::: Data to process

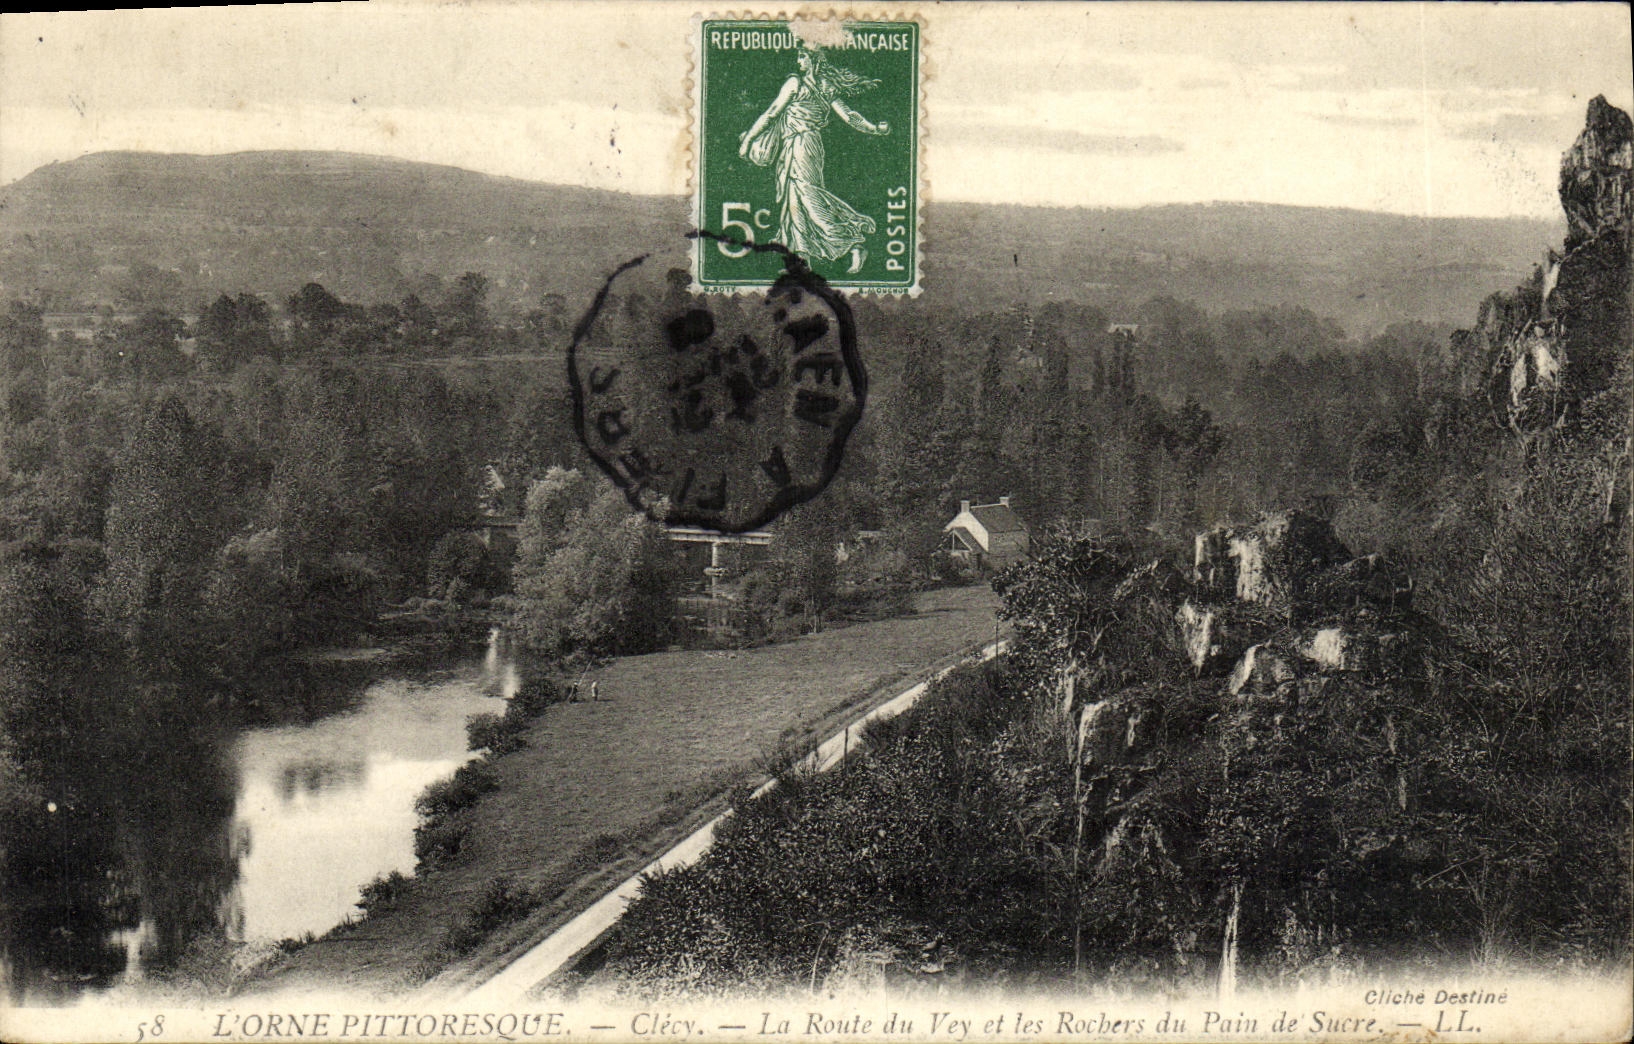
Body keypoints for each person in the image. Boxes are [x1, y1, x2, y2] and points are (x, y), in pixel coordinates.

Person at [738, 45, 890, 272]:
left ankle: (852, 245)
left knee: (808, 197)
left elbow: (771, 113)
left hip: (801, 145)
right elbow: (850, 117)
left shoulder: (795, 84)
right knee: (795, 200)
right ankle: (802, 260)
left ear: (814, 60)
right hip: (805, 145)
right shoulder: (827, 87)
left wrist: (748, 139)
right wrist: (874, 128)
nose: (798, 61)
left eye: (802, 56)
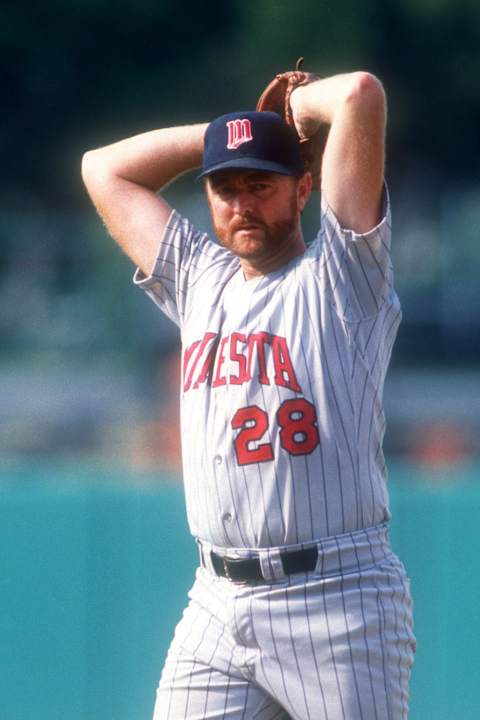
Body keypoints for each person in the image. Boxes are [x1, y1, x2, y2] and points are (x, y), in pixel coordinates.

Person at [82, 71, 416, 720]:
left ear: (303, 188)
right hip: (217, 599)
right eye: (225, 188)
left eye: (260, 184)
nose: (241, 203)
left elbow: (358, 96)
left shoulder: (343, 277)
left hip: (338, 598)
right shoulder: (199, 280)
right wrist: (227, 137)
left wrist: (288, 113)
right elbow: (104, 170)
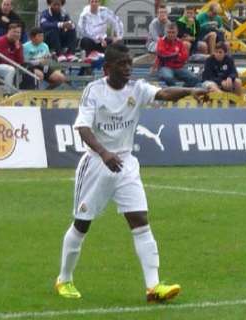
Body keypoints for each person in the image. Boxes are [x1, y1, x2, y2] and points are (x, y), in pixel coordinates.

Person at [55, 41, 209, 302]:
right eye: (122, 64)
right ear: (107, 68)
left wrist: (192, 90)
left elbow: (164, 93)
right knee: (82, 225)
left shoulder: (137, 89)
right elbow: (82, 128)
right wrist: (104, 153)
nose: (128, 68)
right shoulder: (94, 90)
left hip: (126, 163)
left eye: (129, 63)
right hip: (96, 162)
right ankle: (64, 279)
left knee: (140, 221)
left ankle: (153, 286)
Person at [156, 23, 199, 87]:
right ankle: (175, 93)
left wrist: (171, 55)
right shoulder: (161, 41)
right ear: (165, 32)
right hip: (165, 67)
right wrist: (175, 55)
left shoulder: (180, 42)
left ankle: (182, 92)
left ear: (177, 33)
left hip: (178, 68)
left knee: (194, 78)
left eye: (173, 32)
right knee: (169, 78)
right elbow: (161, 54)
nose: (171, 34)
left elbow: (184, 57)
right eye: (169, 32)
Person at [0, 23, 23, 96]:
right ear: (8, 31)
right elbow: (4, 60)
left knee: (18, 71)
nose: (17, 34)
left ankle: (15, 94)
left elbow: (20, 61)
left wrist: (17, 49)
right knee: (10, 69)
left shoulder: (18, 44)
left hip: (13, 67)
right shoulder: (1, 41)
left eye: (18, 32)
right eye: (14, 32)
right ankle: (7, 93)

::::::

# [What is being asked]
Send back exactly the lines from the line with "left shoulder: (18, 44)" through the end of the records.

# [Output below]
left shoulder: (18, 44)
left hip: (13, 67)
right shoulder: (1, 41)
left eye: (18, 32)
right eye: (14, 32)
right ankle: (7, 93)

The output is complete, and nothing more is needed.